== PROBLEM TO WORK ON ==
Write out each record exactly as given, but do not include the pictures.

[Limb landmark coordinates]
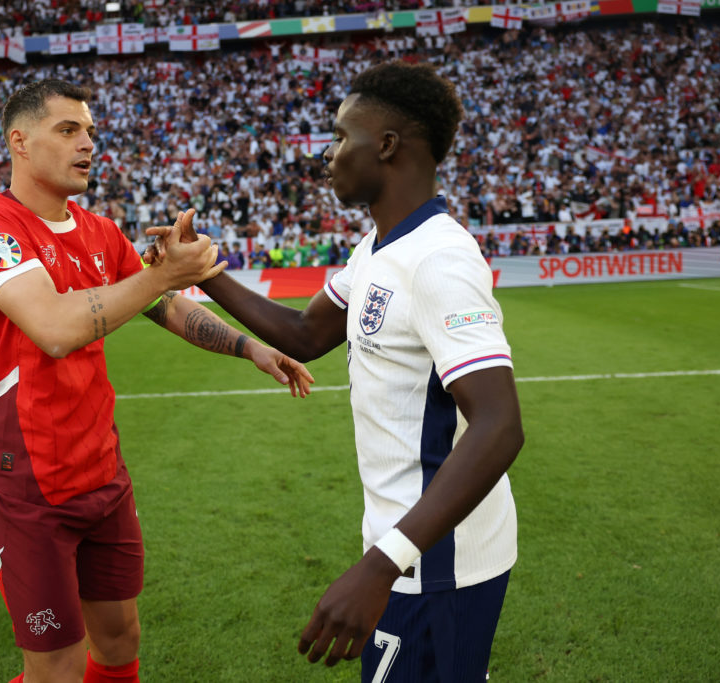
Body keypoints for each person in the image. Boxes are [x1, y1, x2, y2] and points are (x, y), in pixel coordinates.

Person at [147, 61, 523, 681]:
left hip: (433, 564)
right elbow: (305, 333)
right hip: (412, 549)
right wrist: (204, 271)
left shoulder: (439, 261)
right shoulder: (378, 249)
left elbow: (500, 426)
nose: (327, 153)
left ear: (387, 145)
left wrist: (382, 565)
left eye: (341, 137)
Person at [0, 78, 312, 683]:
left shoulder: (98, 231)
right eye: (68, 130)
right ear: (20, 140)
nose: (87, 144)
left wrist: (250, 347)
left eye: (90, 131)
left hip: (102, 472)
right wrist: (162, 275)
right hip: (28, 486)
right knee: (58, 669)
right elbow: (57, 328)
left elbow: (167, 307)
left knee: (119, 640)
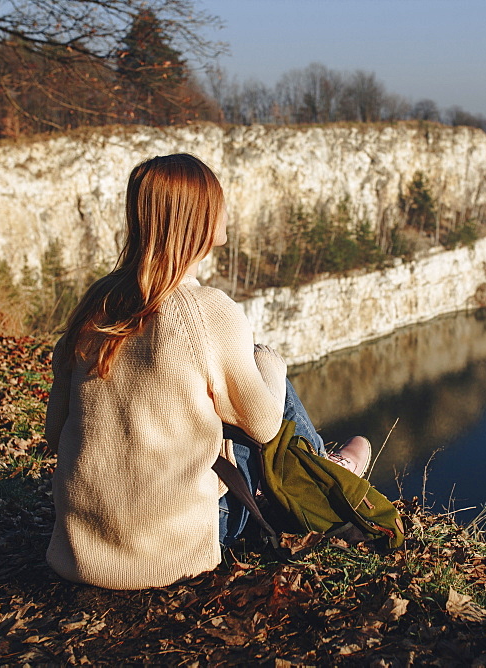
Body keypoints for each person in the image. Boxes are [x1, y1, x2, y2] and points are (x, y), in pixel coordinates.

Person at [43, 154, 370, 590]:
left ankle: (321, 468)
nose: (227, 209)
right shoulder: (207, 311)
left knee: (211, 392)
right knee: (263, 372)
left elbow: (54, 432)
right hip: (176, 553)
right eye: (218, 201)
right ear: (198, 219)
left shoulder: (96, 302)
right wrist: (271, 365)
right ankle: (327, 478)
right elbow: (266, 424)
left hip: (80, 551)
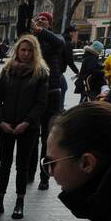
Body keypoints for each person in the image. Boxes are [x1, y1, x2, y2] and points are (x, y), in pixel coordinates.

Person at [0, 34, 48, 219]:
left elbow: (41, 103)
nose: (26, 53)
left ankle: (19, 202)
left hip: (28, 127)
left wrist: (27, 122)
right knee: (4, 165)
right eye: (23, 50)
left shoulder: (40, 73)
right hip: (5, 125)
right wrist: (0, 121)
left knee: (22, 166)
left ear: (35, 52)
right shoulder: (6, 71)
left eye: (30, 50)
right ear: (17, 50)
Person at [30, 12, 74, 190]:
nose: (40, 22)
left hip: (52, 91)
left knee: (47, 138)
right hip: (33, 92)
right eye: (38, 19)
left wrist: (40, 30)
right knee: (32, 136)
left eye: (44, 20)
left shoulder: (53, 38)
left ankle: (44, 176)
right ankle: (29, 172)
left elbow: (60, 43)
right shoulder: (32, 41)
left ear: (49, 24)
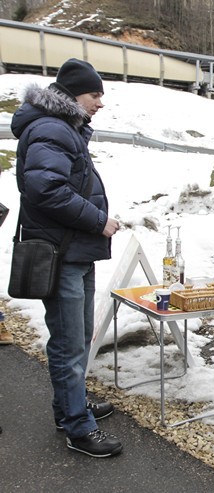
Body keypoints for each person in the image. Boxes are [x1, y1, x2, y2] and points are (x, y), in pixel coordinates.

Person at [11, 58, 123, 457]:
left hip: (73, 249)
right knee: (68, 342)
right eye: (95, 94)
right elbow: (46, 190)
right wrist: (98, 221)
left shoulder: (63, 128)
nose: (100, 102)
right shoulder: (51, 128)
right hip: (61, 253)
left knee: (75, 340)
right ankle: (78, 428)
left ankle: (69, 408)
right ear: (74, 94)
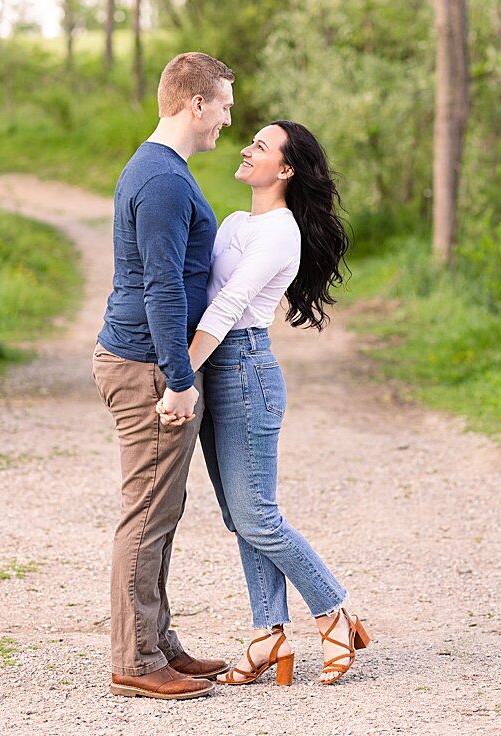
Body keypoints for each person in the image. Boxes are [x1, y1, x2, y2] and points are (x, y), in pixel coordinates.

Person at [165, 119, 369, 686]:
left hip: (246, 369)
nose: (246, 148)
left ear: (285, 169)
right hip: (218, 369)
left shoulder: (280, 231)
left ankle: (335, 612)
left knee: (257, 514)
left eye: (260, 145)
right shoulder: (235, 222)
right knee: (240, 516)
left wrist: (180, 375)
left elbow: (227, 305)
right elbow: (196, 286)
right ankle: (268, 633)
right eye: (250, 140)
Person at [92, 51, 235, 700]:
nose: (228, 121)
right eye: (224, 107)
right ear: (195, 103)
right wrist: (179, 379)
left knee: (162, 509)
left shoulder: (159, 170)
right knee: (147, 511)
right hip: (148, 366)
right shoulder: (165, 180)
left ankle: (156, 640)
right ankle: (135, 659)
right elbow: (162, 287)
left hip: (150, 362)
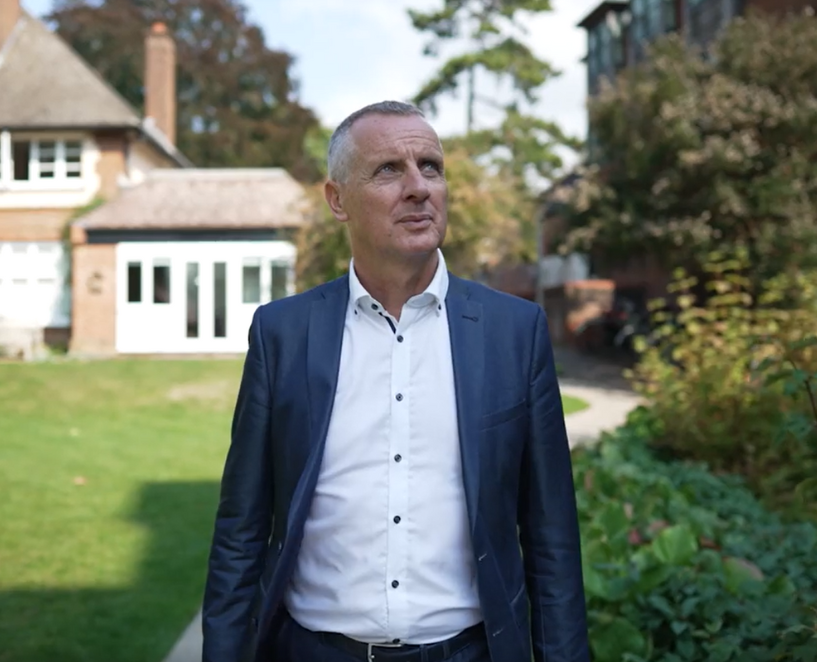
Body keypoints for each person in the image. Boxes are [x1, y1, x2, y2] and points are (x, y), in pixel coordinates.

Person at [201, 100, 589, 662]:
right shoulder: (282, 333)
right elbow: (241, 530)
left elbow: (552, 535)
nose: (418, 187)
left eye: (430, 167)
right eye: (389, 170)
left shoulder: (514, 331)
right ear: (337, 199)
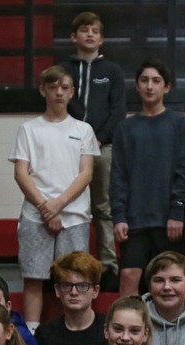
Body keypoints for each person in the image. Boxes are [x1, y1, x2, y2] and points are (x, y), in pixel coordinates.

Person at [9, 65, 99, 327]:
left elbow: (86, 174)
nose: (59, 92)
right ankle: (34, 336)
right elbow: (21, 173)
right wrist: (45, 208)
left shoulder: (83, 129)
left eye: (64, 87)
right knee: (34, 278)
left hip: (75, 217)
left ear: (72, 92)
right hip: (35, 216)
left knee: (75, 280)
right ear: (43, 90)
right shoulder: (28, 129)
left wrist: (57, 206)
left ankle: (74, 330)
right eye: (53, 87)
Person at [111, 59, 185, 297]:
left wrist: (177, 211)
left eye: (156, 81)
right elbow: (118, 176)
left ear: (166, 87)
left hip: (169, 220)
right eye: (144, 80)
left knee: (171, 280)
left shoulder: (179, 123)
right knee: (129, 276)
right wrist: (118, 216)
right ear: (137, 86)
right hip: (134, 219)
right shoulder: (125, 128)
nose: (150, 86)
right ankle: (127, 331)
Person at [61, 10, 126, 287]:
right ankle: (70, 262)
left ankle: (108, 265)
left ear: (102, 39)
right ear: (74, 36)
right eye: (84, 30)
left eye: (95, 31)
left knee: (104, 207)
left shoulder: (111, 71)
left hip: (104, 146)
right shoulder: (64, 70)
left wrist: (97, 139)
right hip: (68, 149)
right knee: (70, 204)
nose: (90, 34)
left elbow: (118, 111)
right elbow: (58, 106)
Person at [35, 251, 107, 345]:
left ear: (95, 291)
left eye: (83, 286)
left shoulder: (109, 329)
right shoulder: (45, 333)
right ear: (57, 290)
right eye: (67, 286)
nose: (74, 292)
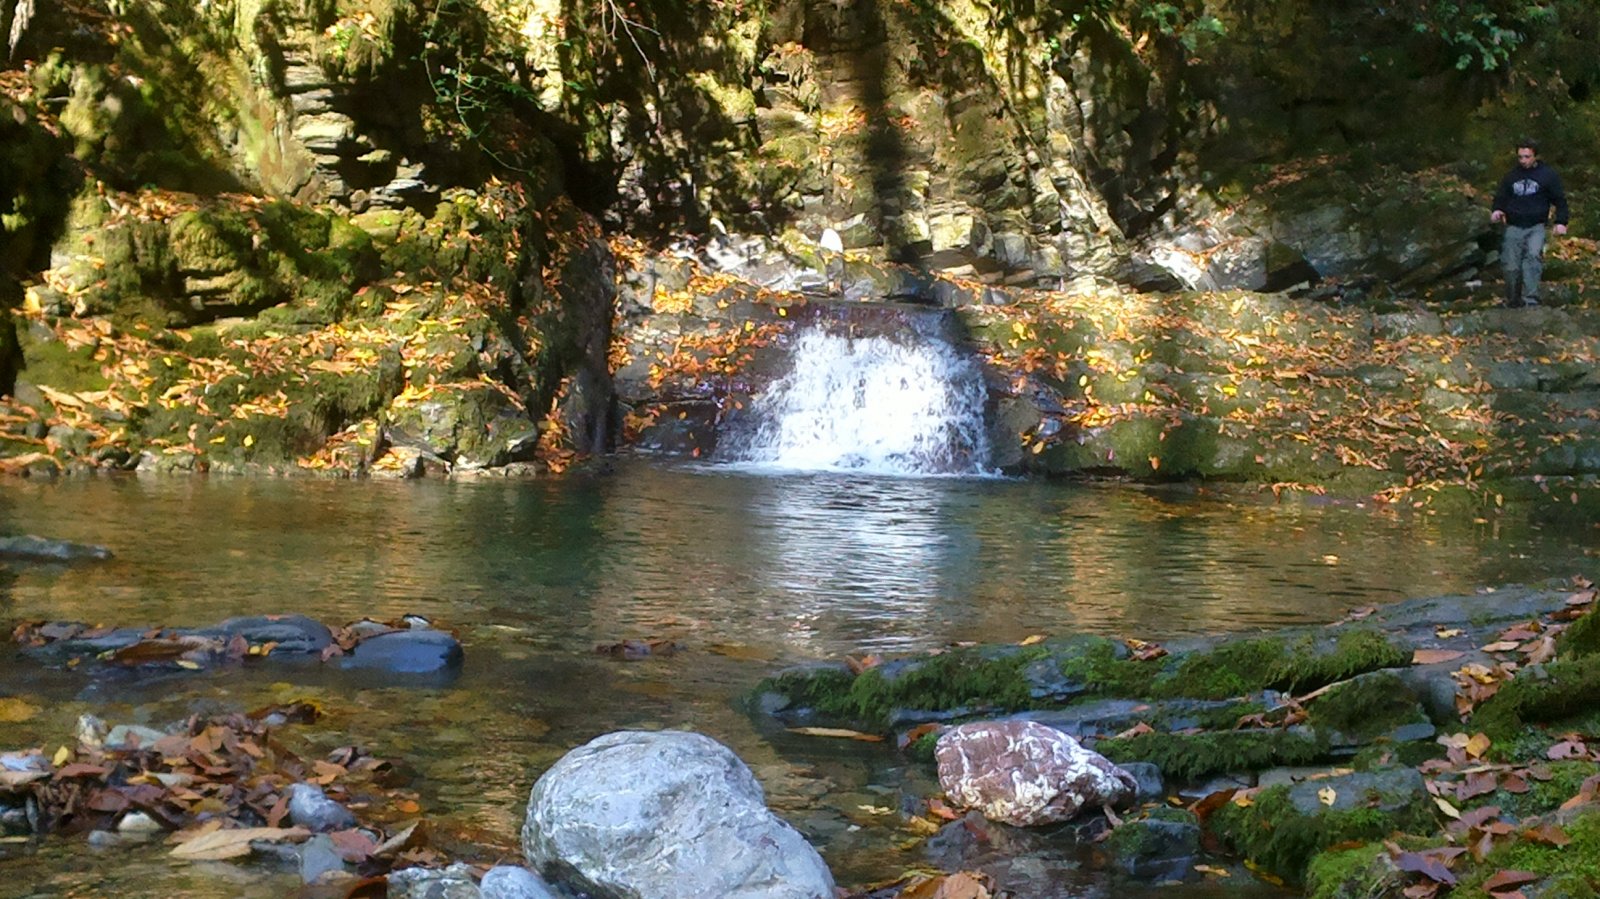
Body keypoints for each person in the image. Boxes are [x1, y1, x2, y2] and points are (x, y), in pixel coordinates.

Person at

== RESPONSE BOX ==
Body keypoints for each person in the image. Boxes are [x1, y1, x2, y2] and points are (x, y), in pixel coordinates.

Person at [147, 61, 523, 681]:
left hip: (433, 564)
right elbow: (305, 333)
right hip: (412, 549)
right wrist: (204, 271)
left shoulder: (439, 261)
right shoulder: (378, 249)
left elbow: (500, 426)
nose: (327, 153)
left ear: (387, 145)
left wrist: (382, 565)
left eye: (341, 137)
Person at [0, 78, 312, 683]:
left shoulder: (98, 231)
right eye: (68, 130)
right ear: (20, 140)
nose: (87, 144)
left wrist: (250, 347)
left eye: (90, 131)
left hip: (102, 472)
right wrist: (162, 275)
right hip: (28, 486)
right knee: (58, 669)
right elbow: (57, 328)
left elbow: (167, 307)
left knee: (119, 640)
Body keypoints for each person in the image. Boxes are [x1, y1, x2, y2] and points are (x, y), in pixel coordinates.

Person at [43, 154, 370, 590]:
left ankle: (321, 468)
nose: (227, 209)
right shoulder: (207, 311)
left knee: (211, 392)
right knee: (263, 372)
left elbow: (54, 432)
right hip: (176, 553)
right eye: (218, 201)
right ear: (198, 219)
left shoulder: (96, 302)
right wrist: (271, 365)
right ankle: (327, 478)
right elbow: (266, 424)
left hip: (80, 551)
Body keypoints for each person in the image. Boxes are [x1, y1, x2, y2] and points are (x, y), in pixel coordinates.

Person at [0, 34, 48, 219]:
left elbow: (41, 103)
nose: (26, 53)
left ankle: (19, 202)
left hip: (28, 127)
left wrist: (27, 122)
right knee: (4, 165)
right eye: (23, 50)
left shoulder: (40, 73)
right hip: (5, 125)
right wrist: (0, 121)
left knee: (22, 166)
left ear: (35, 52)
right shoulder: (6, 71)
left eye: (30, 50)
right ear: (17, 50)
Person at [30, 12, 74, 190]:
nose: (40, 22)
left hip: (52, 91)
left knee: (47, 138)
right hip: (33, 92)
right eye: (38, 19)
left wrist: (40, 30)
right knee: (32, 136)
left eye: (44, 20)
left shoulder: (53, 38)
left ankle: (44, 176)
right ankle: (29, 172)
left elbow: (60, 43)
right shoulder: (32, 41)
left ear: (49, 24)
Body keypoints for each person in the image. Boxes are [x1, y1, x2, y2] and points are (x, y), in pixel coordinates.

Person at [11, 58, 123, 457]:
left hip: (73, 249)
right knee: (68, 342)
right eye: (95, 94)
right elbow: (46, 190)
right wrist: (98, 221)
left shoulder: (63, 128)
nose: (100, 102)
right shoulder: (51, 128)
right hip: (61, 253)
left knee: (75, 340)
right ankle: (78, 428)
left ankle: (69, 408)
right ear: (74, 94)
Body keypoints for each person in the image. Boxes are [x1, y1, x2, y2] and points are (x, y), in pixel coordinates.

Person at [165, 119, 369, 686]:
left hip: (246, 369)
nose: (246, 148)
left ear: (285, 169)
right hip: (218, 369)
left shoulder: (280, 231)
left ankle: (335, 612)
left knee: (257, 514)
left eye: (260, 145)
right shoulder: (235, 222)
right knee: (240, 516)
left wrist: (180, 375)
left elbow: (227, 305)
right elbow: (196, 286)
right ankle: (268, 633)
right eye: (250, 140)
Person at [92, 51, 235, 700]:
nose: (228, 121)
right eye: (224, 107)
right ear: (195, 103)
right wrist: (179, 379)
left knee: (162, 509)
left shoulder: (159, 170)
right knee: (147, 511)
right hip: (148, 366)
right shoulder: (165, 180)
left ankle: (156, 640)
right ankle: (135, 659)
right elbow: (162, 287)
left hip: (150, 362)
Body keypoints for each person in the image. Boxes are [x1, y1, x2, y2] and points are (x, y), in pixel coordinates.

Person at [201, 100, 589, 662]:
right shoulder: (282, 333)
right elbow: (241, 530)
left elbow: (552, 535)
nose: (418, 187)
left eye: (430, 167)
right eye: (389, 170)
left shoulder: (514, 331)
right ear: (337, 199)
Body keypoints for each person in the image. Boxes are [x1, y1, x2, y2] and points are (x, y), in pixel coordinates.

Person at [9, 65, 99, 327]:
left elbow: (86, 174)
nose: (59, 92)
right ankle: (34, 336)
right elbow: (21, 173)
right wrist: (45, 208)
left shoulder: (83, 129)
left eye: (64, 87)
right knee: (34, 278)
left hip: (75, 217)
left ear: (72, 92)
right hip: (35, 216)
left knee: (75, 280)
right ear: (43, 90)
right shoulder: (28, 129)
left wrist: (57, 206)
left ankle: (74, 330)
right eye: (53, 87)
Person at [111, 59, 185, 297]:
left wrist: (177, 211)
left eye: (156, 81)
right elbow: (118, 176)
left ear: (166, 87)
left hip: (169, 220)
right eye: (144, 80)
left knee: (171, 280)
left shoulder: (179, 123)
right knee: (129, 276)
right wrist: (118, 216)
right ear: (137, 86)
right hip: (134, 219)
right shoulder: (125, 128)
nose: (150, 86)
right ankle: (127, 331)
Person at [61, 10, 126, 287]:
right ankle: (70, 262)
left ankle: (108, 265)
left ear: (102, 39)
right ear: (74, 36)
right eye: (84, 30)
left eye: (95, 31)
left knee: (104, 207)
left shoulder: (111, 71)
left hip: (104, 146)
right shoulder: (64, 70)
left wrist: (97, 139)
right hip: (68, 149)
right knee: (70, 204)
nose: (90, 34)
left elbow: (118, 111)
right elbow: (58, 106)
Person at [35, 251, 107, 345]:
left ear: (95, 291)
left eye: (83, 286)
left shoulder: (109, 329)
right shoulder: (45, 333)
right ear: (57, 290)
right eye: (67, 286)
nose: (74, 292)
Body keypoints for each person in the image. Boxes are [x1, y1, x2, y2] and points are (x, y), in pixel coordinates.

Person at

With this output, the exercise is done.